Will Gulf Investors Be Put Off By London Property Price Rises?

Gulf-based property investors are unlikely to avoid the London real estate market, one of their favourites, as prices jump in the UK capital, experts have said.

Average prices in prime London property markets climbed by 0.3 percent in August – the highest jump in five years, according to global property firm Knight Frank.

But Tom Bill, head of UK residential research at Knight Frank, told Arabian Business that rising prices in prime central London (PCL) are unlikely to dissuade Gulf buyers.

“I don’t think the rising prices will put investors off the bigger picture,” Bill said.

Following a five-year spell of PCL prices being depressed by up to 20 percent, Knight Frank recently predicted PCL capital growth of 17 percent by 2024.

“At the moment, prices are turning the corner,” Bill added. “Over the next few months, international buyers are going to have a lot of factors to configure.”

He said the movement of Brexit around the pound sterling would be a priority factor for international investors to consider.

He also noted that the upcoming US elections would impact the dollar – to which GCC currencies are pegged.

“Many experts think the pound is undervalued. Depending on your view on Brexit – if you can look through the short-term volatility, or if you are wanting to take advantage of the volatility – the pound at the moment is probably looking quite attractive,” Bill said.

The Knight Frank expert, pictured, added that international buyers are looking around the globe towards how various governments are handling the Covid-19 crisis and factoring that into their decision-making.

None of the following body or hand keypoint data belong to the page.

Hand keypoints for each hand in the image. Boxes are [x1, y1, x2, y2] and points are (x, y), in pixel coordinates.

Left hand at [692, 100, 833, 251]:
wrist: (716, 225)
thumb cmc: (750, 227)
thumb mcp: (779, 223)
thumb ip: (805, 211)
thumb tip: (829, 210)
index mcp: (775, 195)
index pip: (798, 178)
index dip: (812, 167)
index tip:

Critically, Gulf investors are currently facing issues getting onto airplanes, which has stemmed property transactions in international areas, such as Knightsbridge and Mayfair.

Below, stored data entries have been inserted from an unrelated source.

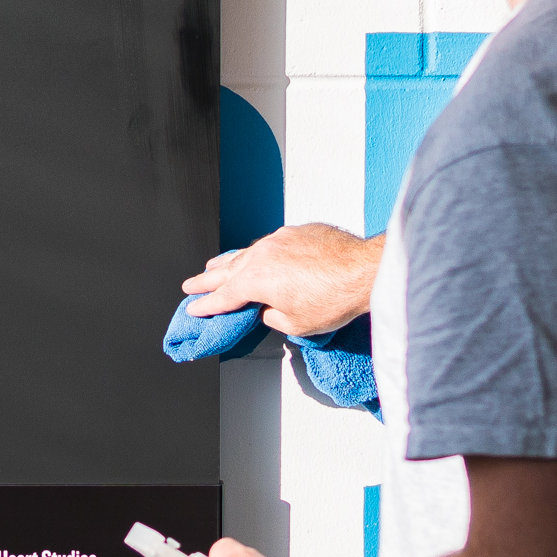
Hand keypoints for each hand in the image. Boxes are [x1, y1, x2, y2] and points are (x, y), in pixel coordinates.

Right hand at [181, 224, 382, 336]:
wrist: (365, 270)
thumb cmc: (335, 298)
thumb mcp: (297, 324)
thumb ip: (274, 316)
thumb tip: (269, 310)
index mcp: (256, 280)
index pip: (223, 296)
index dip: (206, 305)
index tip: (194, 308)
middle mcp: (262, 255)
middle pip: (227, 270)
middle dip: (207, 280)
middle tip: (191, 285)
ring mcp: (280, 239)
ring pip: (247, 252)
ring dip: (229, 262)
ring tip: (215, 267)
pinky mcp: (298, 232)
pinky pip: (271, 243)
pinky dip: (259, 253)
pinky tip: (259, 256)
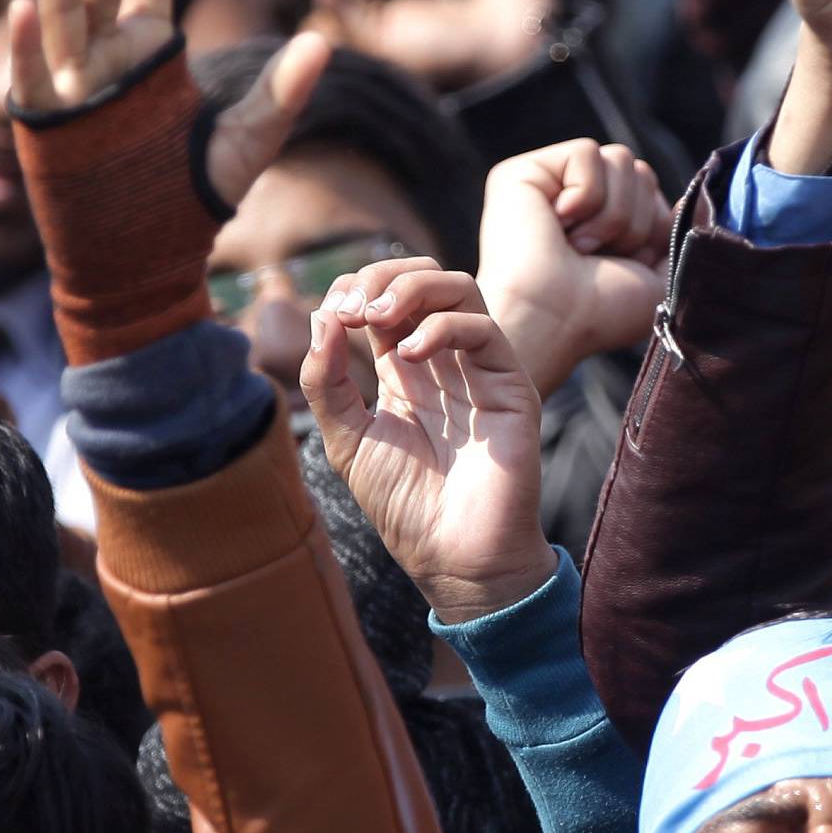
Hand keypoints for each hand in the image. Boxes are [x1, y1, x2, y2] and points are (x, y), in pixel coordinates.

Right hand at [9, 0, 328, 205]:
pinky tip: (25, 8)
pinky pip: (36, 80)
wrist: (148, 261)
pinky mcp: (51, 128)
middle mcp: (107, 57)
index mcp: (151, 50)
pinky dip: (30, 47)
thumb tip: (323, 41)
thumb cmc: (190, 200)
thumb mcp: (249, 143)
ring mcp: (75, 88)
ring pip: (63, 7)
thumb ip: (283, 94)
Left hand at [303, 260, 556, 623]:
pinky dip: (442, 328)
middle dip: (382, 277)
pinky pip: (484, 329)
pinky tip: (407, 357)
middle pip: (423, 279)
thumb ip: (327, 382)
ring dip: (412, 287)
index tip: (332, 316)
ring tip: (377, 316)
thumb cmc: (404, 506)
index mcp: (404, 370)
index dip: (355, 290)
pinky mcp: (510, 385)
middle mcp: (443, 361)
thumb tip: (322, 317)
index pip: (384, 298)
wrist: (453, 555)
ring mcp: (479, 369)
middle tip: (353, 308)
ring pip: (459, 288)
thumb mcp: (347, 439)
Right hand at [478, 139, 671, 397]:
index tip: (626, 265)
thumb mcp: (658, 278)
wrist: (554, 321)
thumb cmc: (601, 312)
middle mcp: (575, 199)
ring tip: (579, 247)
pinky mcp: (526, 172)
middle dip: (634, 220)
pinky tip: (559, 225)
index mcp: (603, 221)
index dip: (652, 228)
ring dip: (612, 214)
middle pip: (640, 170)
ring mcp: (550, 184)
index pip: (651, 191)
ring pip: (620, 158)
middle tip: (598, 257)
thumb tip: (682, 201)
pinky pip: (587, 152)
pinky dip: (586, 196)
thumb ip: (674, 236)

“Travel restrictions will, at some point, be relaxed. There is no sense that demand has gone away,” Bill said.

Complex considerations

An already complex set of considerations for overseas buyers in Q4 will be made more complicated by the prospect of further tax changes in the UK.

From April 2021, overseas buyers will have to pay a two percent surcharge on residential transactions. Its introduction follows the end of the stamp duty holiday introduced in July that lifted the tax-free rate to £500,000.

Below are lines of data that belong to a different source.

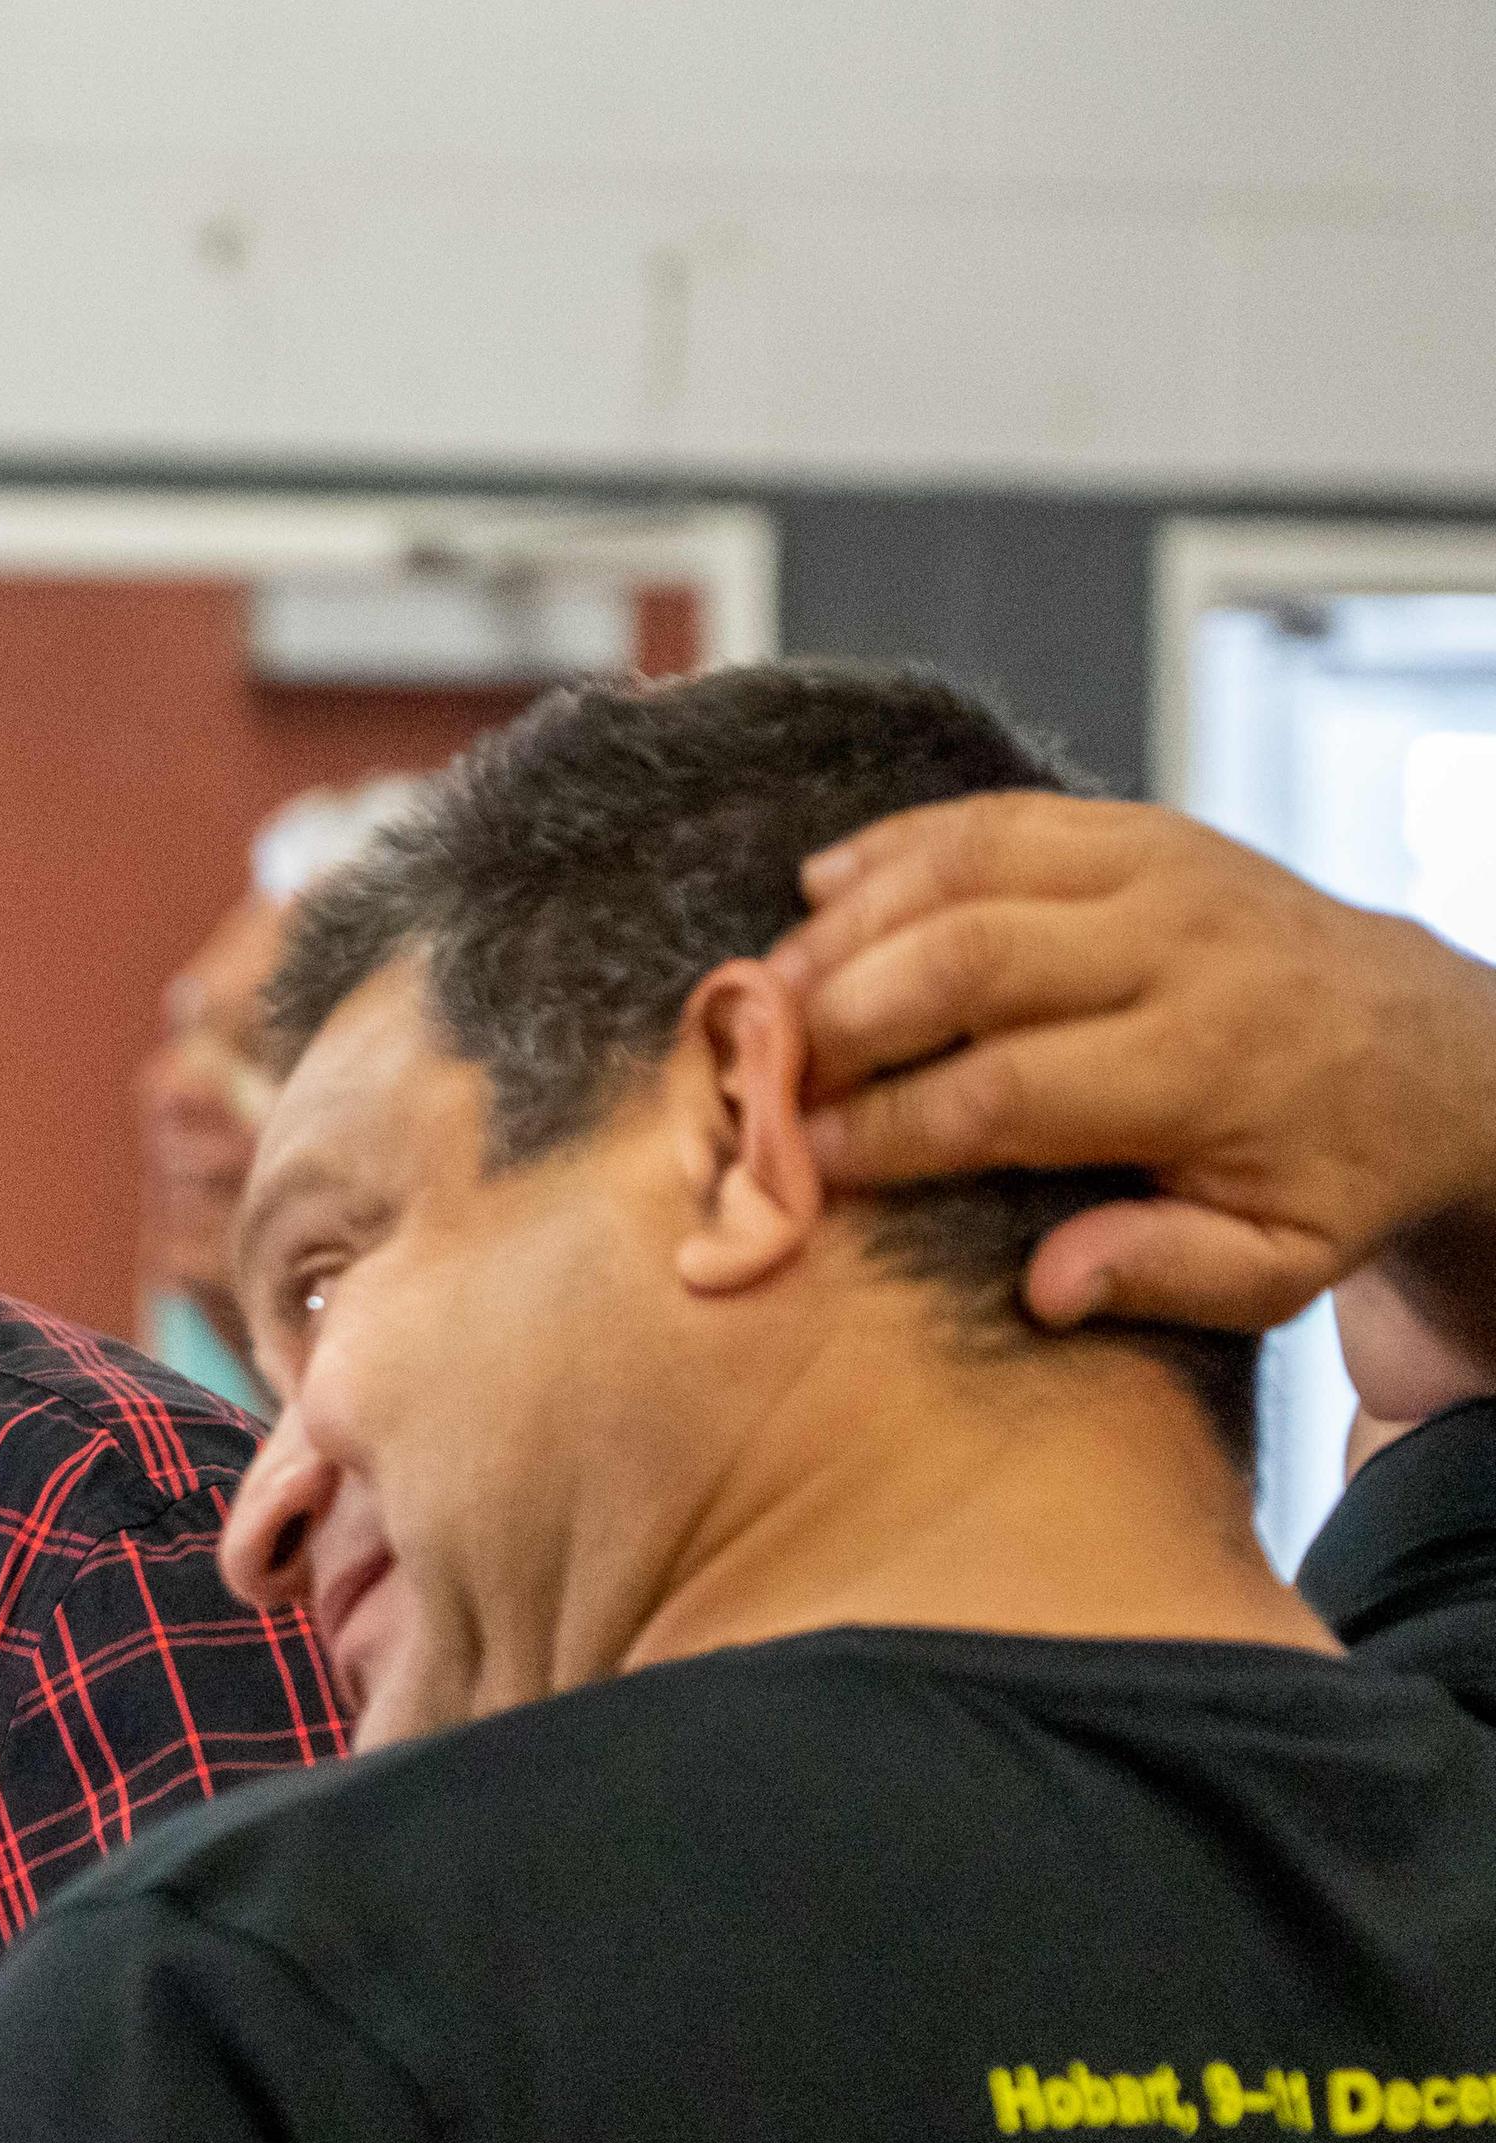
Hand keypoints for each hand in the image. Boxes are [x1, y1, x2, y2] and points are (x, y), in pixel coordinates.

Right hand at [770, 791, 1495, 1331]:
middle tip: (756, 1071)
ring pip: (966, 869)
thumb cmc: (1336, 1169)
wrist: (1439, 1048)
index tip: (803, 1166)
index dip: (886, 1129)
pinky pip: (997, 815)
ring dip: (846, 927)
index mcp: (1209, 1066)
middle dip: (838, 1018)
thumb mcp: (1285, 1262)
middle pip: (966, 960)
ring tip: (764, 990)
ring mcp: (1161, 870)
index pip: (1005, 1090)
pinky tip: (821, 888)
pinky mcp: (1143, 829)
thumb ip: (1166, 1272)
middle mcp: (1182, 947)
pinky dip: (897, 845)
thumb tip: (1046, 1286)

Irrespective of currency movements, transacting before April 1 will save money for overseas buyers. For a £1 million transaction, the combined saving from not paying the two percent surcharge and benefitting from the stamp duty holiday is £35,000. For a £5 million property, the equivalent sum is £115,000, while the saving exceeds £1 million for a £50 million transaction.

“There is a ticking clock in the background towards the stamp duty surcharge for international buyers next April – this will move more and more into view as time goes on,” Bill said.

In August, the number of offers accepted in London was the highest monthly total in 20 years, but demand is higher in areas with a prevalence of family houses. Wimbledon, Islington and Wandsworth were the top three performing areas for price growth last month.

The combined number of viewings in Mayfair and Knightsbridge in July and August was 19 percent below the five-year average. Meanwhile, there was an eight percent increase across the whole of the capital.

Average rental values in prime central London fell one percent in August, taking the annual decline to 6.9 percent, the largest decrease since Q4 2009, a period when the global financial crisis was beginning to deepen.

Lettings market activity has been robust since the property market re-opened in mid-May and the number of tenancies started in August was nine per cent above the five-year average. However, higher levels of supply and weaker levels of demand has had an impact on rental values.

Further research by Knight Frank showed that Covid-19 could impact the near-term supply and long-term design of housing around the world.

According to its survey of 160 global developers across 22 nations, almost six in ten global developers have delayed projects in response to the spread of the virus, as it broke down supply chains and prompted a wholesale rethink of how and where people want to live. Of those with delayed projects, more than four in 10 are now making changes to designs that were once considered complete.

Flora Harley, associate, Knight Frank said: “While it is still too early to confirm the lasting impact of the pandemic on the development landscape, it is clear that it has accelerated pre-existing trends and prompted new ideas for current and future developments.”

Knight Frank’s survey confirms a desire to consider potential Covid-19 inspired changes, including space for home offices, healthier and greener living, and mixed-use schemes.